Immagina che la vita sia come una gara di corsa. Durante questa corsa ci sono degli ostacoli e dei traguardi.

Immagina che ogni volta che stai per raggiungere un traguardo quello si sposti un po’ più avanti e così devi correre ancora per raggiungerlo. Quando inizi a vederlo e ad avvicinarti si sposta ancora un po’ più avanti….ogni volta che sei in prossimità del traguardo questo si allontana e così non lo raggiungi mai. Ci arrivi vicino ma non è mai abbastanza.

Non è mai abbastanza…..

Potevo fare meglio …

Non posso sbagliare …

A quanti di voi sono familiari queste frasi?

Probabilmente a tutti coloro che hanno dimenticato 3 diritti fondamentali dell’assertività.

Il primo grande diritto è il diritto di non essere perfetti.

Il secondo diritto, strettamente correlato al primo, è quello di commettere errori, sbagliare e esserne responsabile.

Il terzo è il diritto di non sapere, di dire “non lo so” e chiedere spiegazioni.

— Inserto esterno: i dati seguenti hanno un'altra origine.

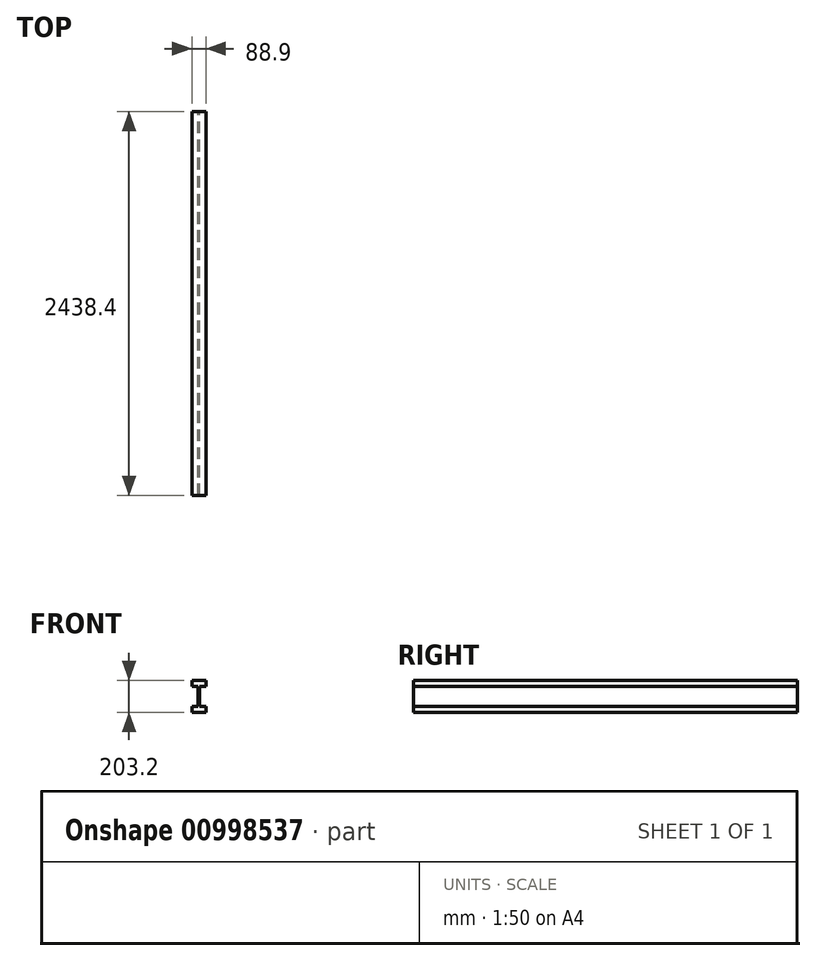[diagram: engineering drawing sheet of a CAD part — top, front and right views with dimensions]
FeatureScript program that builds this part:
annotation { "Feature Type Name" : "Feature", "Feature Type Description" : "" }
export const myFeature = defineFeature(function(context is Context, id is Id, definition is map)
    precondition{}
    {
        {
            var Q0;
            Q0=qCreatedBy(makeId("Front.planeOp"),FACE);
            var sketch = newSketch(context, id + "F0", { "sketchPlane" : qUnion([Q0])});
            skLineSegment(sketch, "E0.bottom", {"start": v(-49.53, 142.87) * mm, "end": v(39.37, 142.87) * mm});
            skLineSegment(sketch, "E0.top", {"start": v(-49.53, 104.77) * mm, "end": v(-10.16, 104.77) * mm});
            skLineSegment(sketch, "E0.left", {"start": v(-49.53, 142.87) * mm, "end": v(-49.53, 104.77) * mm});
            skLineSegment(sketch, "E0.right", {"start": v(39.37, 142.87) * mm, "end": v(39.37, 104.77) * mm});
            skLineSegment(sketch, "E1.bottom", {"start": v(-49.53, -22.23) * mm, "end": v(-10.16, -22.23) * mm});
            skLineSegment(sketch, "E1.top", {"start": v(-49.53, -60.33) * mm, "end": v(39.37, -60.33) * mm});
            skLineSegment(sketch, "E1.left", {"start": v(-49.53, -22.23) * mm, "end": v(-49.53, -60.33) * mm});
            skLineSegment(sketch, "E1.right", {"start": v(39.37, -22.23) * mm, "end": v(39.37, -60.33) * mm});
            skLineSegment(sketch, "E2.left", {"start": v(-10.16, 104.77) * mm, "end": v(-10.16, -22.23) * mm});
            skLineSegment(sketch, "E2.right", {"start": v(0, 104.77) * mm, "end": v(0, -22.23) * mm});
            skPoint(sketch, "E3.orphan", {"position": v(0, 123.82) * mm});
            skLineSegment(sketch, "E4.trimOffspring", {"start": v(0, 104.77) * mm, "end": v(39.37, 104.77) * mm});
            skPoint(sketch, "E5.orphan", {"position": v(0, -41.28) * mm});
            skLineSegment(sketch, "E6.trimOffspring", {"start": v(0, -22.23) * mm, "end": v(39.37, -22.23) * mm});
            skSolve(sketch);
        }
        {
            var Q0;
            Q0 = qSketchRegion(id + "F0", true);
            extrude(context, id + "F1", {"entities" : qUnion([Q0]), "depth" : 2438.4 * mm, "offsetDistance" : 25.4 * mm});
        }
    });
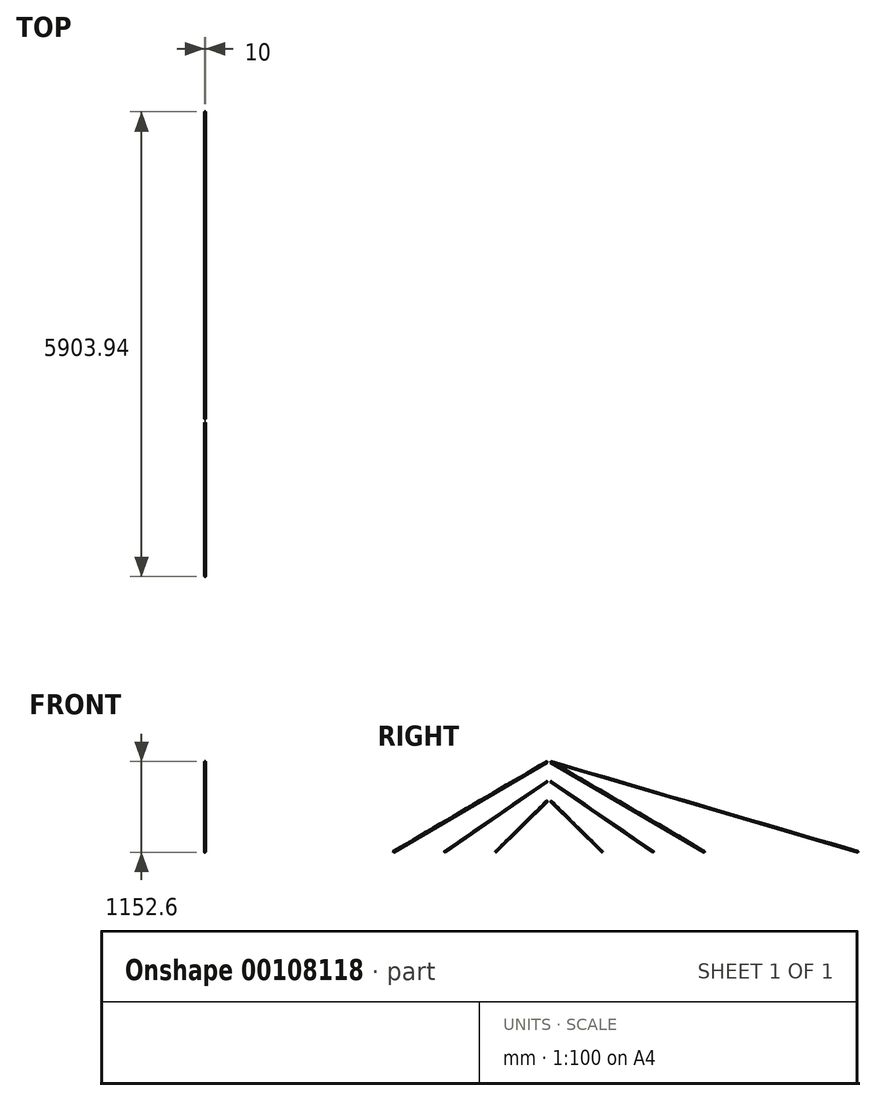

Questi diritti vengono spesso messi alla prova (da critiche distruttive, da una severa autocritica, da pochi riconoscimenti ricevuti dagli altri e da noi stessi, dall’avere una lente selettiva per gli errori che esclude dalla visuale i successi…) e così la loro importanza si affievolisce sempre di più, ci si dimentica di loro e quel “non è mai abbastanza” diventa una regola, uno schema con il quale affrontare la vita, i compiti e gli eventi.

Come spesso accade un pensiero non è di per sé sbagliato. Pensare di poter fare di più, di poter fare meglio può essere una risorsa, una spinta costruttiva.

Se però diventa una convinzione rigida, si trasforma immediatamente in qualcosa di distruttivo perché scavalca i nostri diritti assertivi. Sarà impossibile allora godere di un successo, essere felici per un traguardo raggiunto perché nella mente quel traguardo viene continuamente spostato in avanti dando origine a una costante frustrazione. Il perfezionismo e la negazione del diritto di sbagliare non sono buoni alleati per l’autostima. Inducono a misurarsi con un ideale, uno scenario utopico lontano dalla realtà che comporta una costante frustrazione e insoddisfazione.

L’errore può essere una opportunità di crescita e di apprendimento.